Obama lamented how all government-instituted health insurance programs, such as Medicare, Medicaid, and CHIP, are running out of money, which means that we need: more government intervention!
Obama embarked on another list explaining what provisions the health care overhaul bill contains (again, not Doris's question):
L2, P1: Everybody will get coverage.
L2, P2: We will drive insurance companies out of business-which will really improve the chances they will pay consumers' claims!
L2, P3: We will get rid of excess, waste, and overload in Medicare (at which point the thinking half the audience wondered how Obama would accomplish this when he couldn't even get rid of excess, waste, and overload in his response).
Obama repeated Republicans' objection that adding 30 million Americans to the insurance rolls might involve some sacrifice and would not reduce the deficit by a trillion dollars as claimed-an argument he promptly shot down as the addle-headed straw man it obviously is.
To do this, he told a story about some people living in a house with a leaky roof that dripped water into some of the rooms, and explained why the people in the rooms without leaks would be better off if the government forced them to pay for the leaks in the other rooms.
Missing from his analogy were the caveats that random strangers don't involuntarily live under the same roof, fixing one person's leaky roof does not increase the quality of life for someone without a leaky roof, and the government is not a mortgage holder empowered to make these decisions for residents. But give him points for creativity, I guess.
List time again-this one involving how the administration is going to pay for the health care overhaul:
L3, P1: We will get rid of excess, waste, and overload (see L2, P3).
L3, P2: We will increase taxes.
Finally! Obama arrived in the same ballpark as Doris's question.
Obama then noted that Doris pays Medicare taxes but Warren Buffet doesn't-ignoring the fact that Warren Buffet doesn't want or need Medicare. (Doris might not either, but let's assume for the moment that she does.)
The President proposed that we tax, for the sake of fairness, individuals making over $200,000 or couples making over $250,000 a year-you know, Warren Buffet, basically-an exorbitant amount for services they probably don't want or need.
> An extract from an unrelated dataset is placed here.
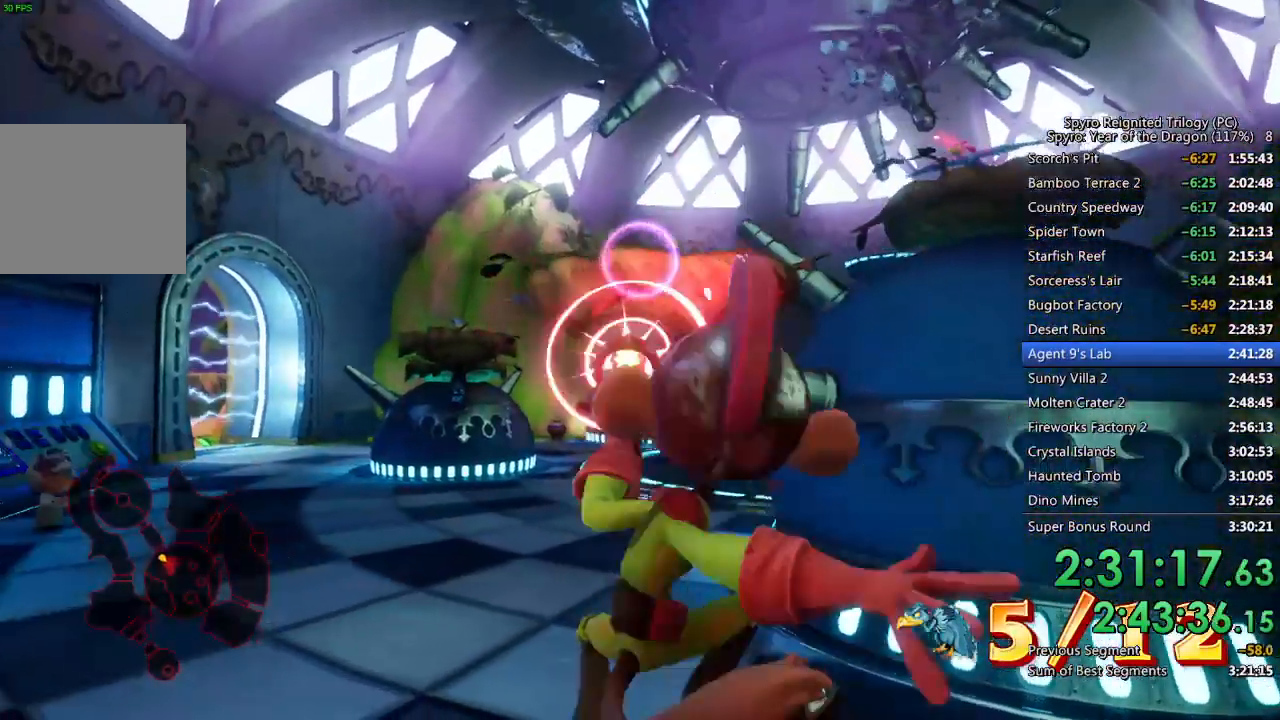
{"buttons": ["CIRCLE"], "left_stick": "up-right", "right_stick": "center", "events": [[200, "CROSS", "down"], [200, "left_stick", "right"], [283, "left_stick", "down-right"], [450, "left_stick", "up-right"], [500, "CROSS", "up"]]}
He did not address the tax-sorry, "fine"-to be levied on citizens who do not comply with the individual mandate to purchase government-approved health insurance, which is presumably what Doris was alluding to in her question.
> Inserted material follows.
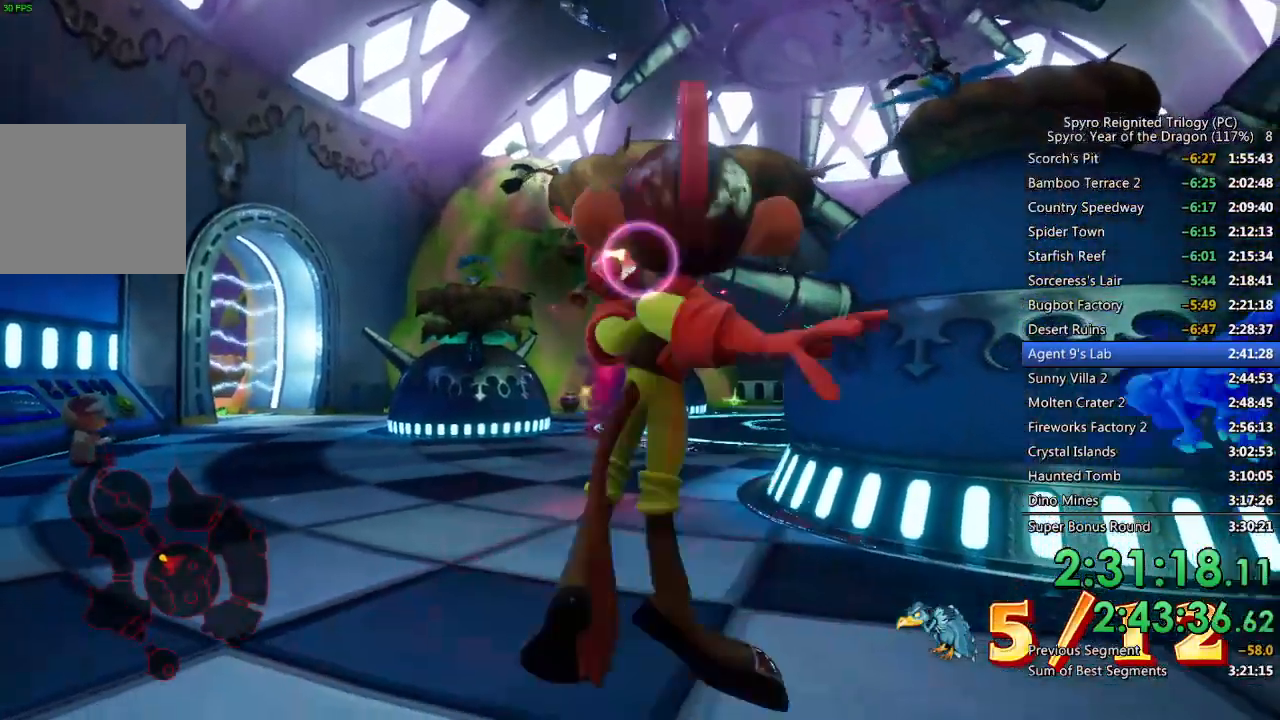
{"buttons": ["CIRCLE"], "left_stick": "center", "right_stick": "center", "events": [[33, "left_stick", "center"], [83, "right_stick", "up-right"], [217, "right_stick", "center"]]}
Obama closed with a litany of campaign-style talking points: he mentioned for the 1.3 trillionth time that he had inherited a $1.3 trillion deficit; condemned the cost of the prescription drug plan and Medicare Part D; bashed the Iraq war and the Bush tax cuts; bemoaned mounting credit card and home loan debt; cited the stimulus bill and something called FMAP; referenced PAYGO and earmarks and... ugh, I can't take it anymore.
One wonders what Doris did to deserve the karmic retribution of such a longwinded, tortuous answer, or why Obama decided to inflict it upon her. Perhaps he was using an innocent victim to try to compensate for twelve months of failing to take a leadership role in pushing his bill through Congress or adequately allay constituents' concerns about its costs.
If Obama is still going around giving a 17-minute apologia for a fundamental point of the bill he claims Americans are clamoring for but just don't realize yet, he's going to have an awfully hard time changing anyone's mind on his whirlwind national health care snake oil tour.